My secondary storage area has been impassable for a while now because of all the snow. The end result is…I have waaaaay too much stuff in my hair here at the moment. (I am not kidding…I’ve been running sales to clear out entire racks on shelves. Even with two new large shelves!) In fact, I’ve also been going through the older inventory and creating fresh new listings with new pictures
Fortunately, I was able to clear out enough space to work on this 2001 Oldsmobile Alero we got just recently. It’s unofficially for sale at the moment. I’m still working on a few things (nothing major) before advertising it. Including washing it….indoors.
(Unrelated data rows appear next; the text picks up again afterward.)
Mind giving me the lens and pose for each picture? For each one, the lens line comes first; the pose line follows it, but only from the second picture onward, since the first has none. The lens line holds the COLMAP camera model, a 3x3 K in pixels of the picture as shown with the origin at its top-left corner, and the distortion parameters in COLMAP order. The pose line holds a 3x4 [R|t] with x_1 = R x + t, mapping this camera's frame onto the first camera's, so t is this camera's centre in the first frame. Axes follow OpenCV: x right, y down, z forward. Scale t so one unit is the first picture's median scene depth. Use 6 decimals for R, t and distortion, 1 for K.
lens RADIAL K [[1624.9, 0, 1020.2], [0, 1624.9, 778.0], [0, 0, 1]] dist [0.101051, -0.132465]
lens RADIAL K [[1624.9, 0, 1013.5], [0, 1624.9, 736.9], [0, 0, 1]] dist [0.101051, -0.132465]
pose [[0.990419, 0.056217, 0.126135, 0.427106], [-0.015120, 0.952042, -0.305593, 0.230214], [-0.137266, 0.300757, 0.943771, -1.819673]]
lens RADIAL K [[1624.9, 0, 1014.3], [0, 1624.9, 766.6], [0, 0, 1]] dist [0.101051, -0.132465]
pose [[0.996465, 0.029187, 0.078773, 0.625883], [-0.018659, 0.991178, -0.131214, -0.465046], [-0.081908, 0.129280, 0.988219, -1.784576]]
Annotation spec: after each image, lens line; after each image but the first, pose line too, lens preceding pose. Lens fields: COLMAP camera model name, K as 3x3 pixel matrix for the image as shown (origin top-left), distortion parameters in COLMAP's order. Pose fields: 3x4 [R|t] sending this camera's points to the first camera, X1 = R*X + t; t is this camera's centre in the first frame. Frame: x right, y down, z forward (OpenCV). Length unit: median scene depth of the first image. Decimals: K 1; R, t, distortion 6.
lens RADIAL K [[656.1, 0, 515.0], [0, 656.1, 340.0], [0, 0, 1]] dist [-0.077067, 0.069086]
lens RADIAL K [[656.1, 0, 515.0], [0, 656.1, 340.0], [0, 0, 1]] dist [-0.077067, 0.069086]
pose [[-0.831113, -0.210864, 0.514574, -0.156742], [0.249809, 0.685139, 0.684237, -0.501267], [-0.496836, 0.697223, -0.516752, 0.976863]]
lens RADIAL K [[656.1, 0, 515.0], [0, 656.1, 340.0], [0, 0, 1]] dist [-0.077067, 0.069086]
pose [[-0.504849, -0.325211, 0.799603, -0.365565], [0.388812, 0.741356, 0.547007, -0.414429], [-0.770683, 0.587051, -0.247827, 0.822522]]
That’s all for now. In anticipation of some new projects coming up, I’ve been doing some pre-spring cleaning of some old listings, our website, and some other general maintenance stuff. It’s good to have a relative lull in the action sometimes.
Isn’t Amazon.com just great? We ordered this this flex hone yesterday:
The best part is that it was mostly paid for via pocket change. What we do is collect up change (Some of the cars I’ve parted out have had several dollars worth!) and then redeem it for Amazon.com gift certificates at the local CoinStar machine. Unlike redeeming for cash, gift certificate redemption does not charge a percentage of every dollar. Perfect!
The hone should arrive within a few days. It’s one step closer to getting a 1997 Suzuki RM80 back on the road.
This is our next project. It came to us on a trade right before dirtbike weather ended, along with a companion parts bike. The extra parts and accessories from that bike, plus some tooling, should get the RM80 back on the road….er, dirt…in no time. It will then be for sale or trade for other interesting items.
In the meantime, I will be wrapping up some other projects so I can have a full garage bay to dedicate to putting the bike back together.